Formule chimiqueSb2Se3
Système cristallinOrthorhombique
CouleurNoir
ÉclatMétallique

Introduction et Classification de l'Antimonsélite

L’Antimonsélite est une espèce minérale reconnue officiellement par l’IMA-CNMNC (International Mineralogical Association — Commission on New Minerals, Nomenclature and Classification), instance scientifique qui valide l’attribution des noms et la description des nouvelles espèces depuis 1958. Sur le plan minéralogique, l’antimonsélite appartient aux sulfures, famille d’origine hydrothermale largement exploitée pour ses minerais métalliques depuis l’Antiquité.

Sa formule chimique Sb2Se3 reflète la composition ionique précise validée par la fiche IMA. Elle cristallise dans le système Orthorhombique, paramètre qui détermine la géométrie interne des cristaux et leurs propriétés optiques macroscopiques.

Ces informations, synthétisées à partir des ressources minéralogiques de référence, visent à offrir une description claire et structurée de l’antimonsélite pour l’étude, l’identification et la collection.


Découverte et Étymologie de l'Antimonsélite

Le nom « antimonsélite » suit la nomenclature minéralogique classique en -ite, suffixe que les cristallographes européens du XIXᵉ siècle ont systématisé pour désigner les nouvelles espèces.
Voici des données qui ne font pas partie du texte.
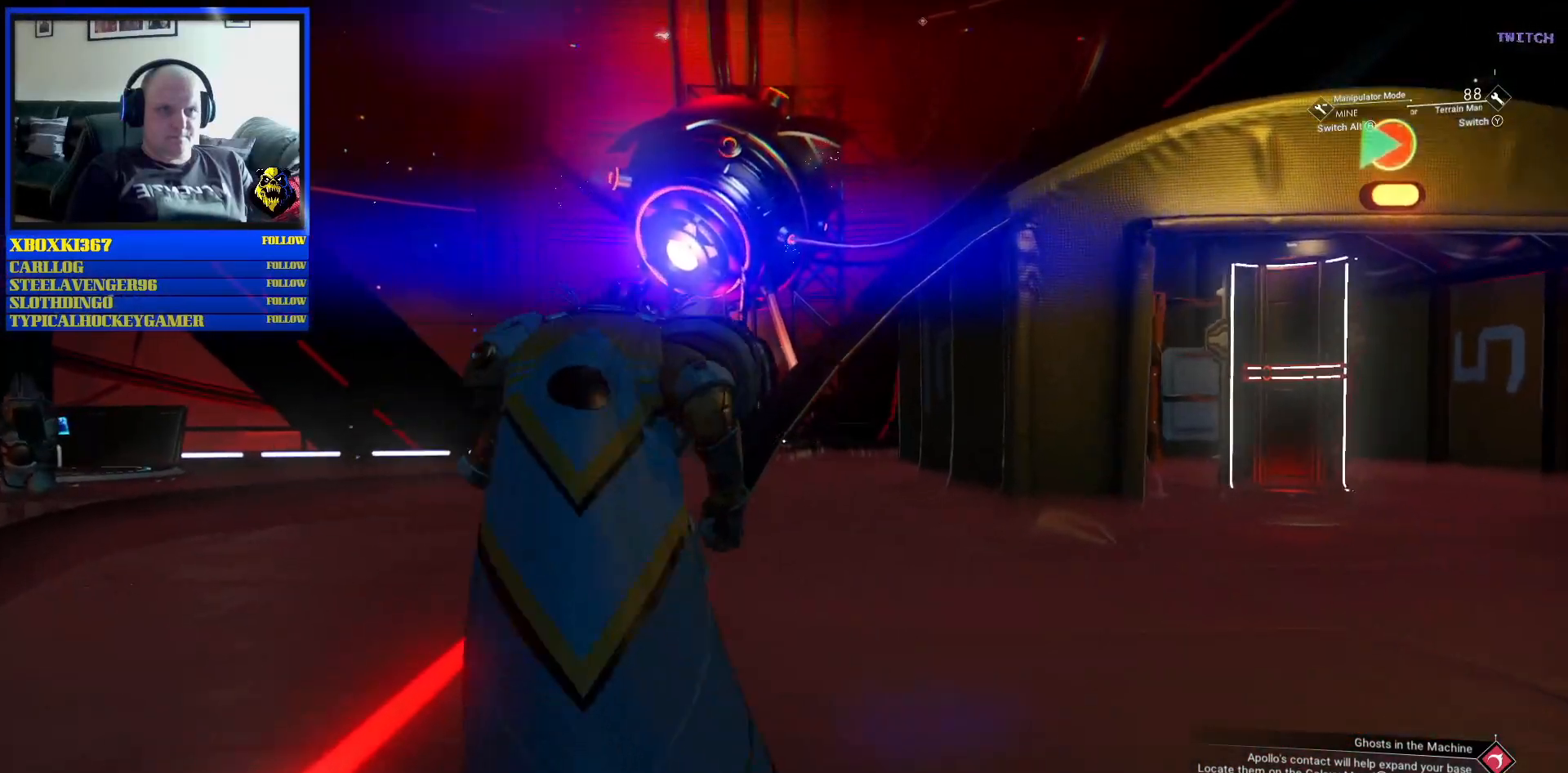
{"buttons": [], "left_stick": "up", "right_stick": "left", "events": [[433, "right_stick", "left"]]}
D’origine grecque (-itês, « relatif à »), cette terminaison est devenue la norme internationale sous l’impulsion de James Dwight Dana dans son System of Mineralogy (1837).

L’identification et la caractérisation de l’antimonsélite ont mobilisé les outils successifs de la minéralogie : analyse chimique au XIXᵉ siècle, diffraction des rayons X découverte par Max von Laue (1912), microsonde électronique développée par Raimond Castaing (1951), puis les spectroscopies modernes Raman et IR.

La diffusion des connaissances de l’antimonsélite bénéficie aujourd’hui des outils numériques modernes : open access aux publications minéralogiques, bases de données visuelles (photographies de spécimens), cartographie des gisements, et spectres analytiques mis à disposition de la communauté scientifique internationale.


Formation Géologique de l'Antimonsélite

L’Antimonsélite témoigne des processus géologiques complexes qui ont présidé à sa cristallisation. La paragenèse des sulfures est contrôlée par la fugacité du soufre et les potentiels redox dans les fluides minéralisants. Les gisements de type VMS (Volcanogenic Massive Sulfides), SEDEX, ou épithermaux, ainsi que les porphyres cuprifères, représentent les principaux contextes métallogéniques mondiaux.

Le système orthorhombique, avec ses trois axes perpendiculaires de longueurs différentes, produit des cristaux prismatiques caractéristiques. Il compte parmi ses représentants des minéraux métamorphiques et hydrothermaux importants.

Chaque spécimen de l’antimonsélite porte en lui les marques de son environnement de formation, lisibles par les techniques modernes de microanalyse : inclusions fluides, zonations de croissance, paragenèse locale. Ces indices permettent de situer précisément le spécimen dans son contexte géologique d’origine.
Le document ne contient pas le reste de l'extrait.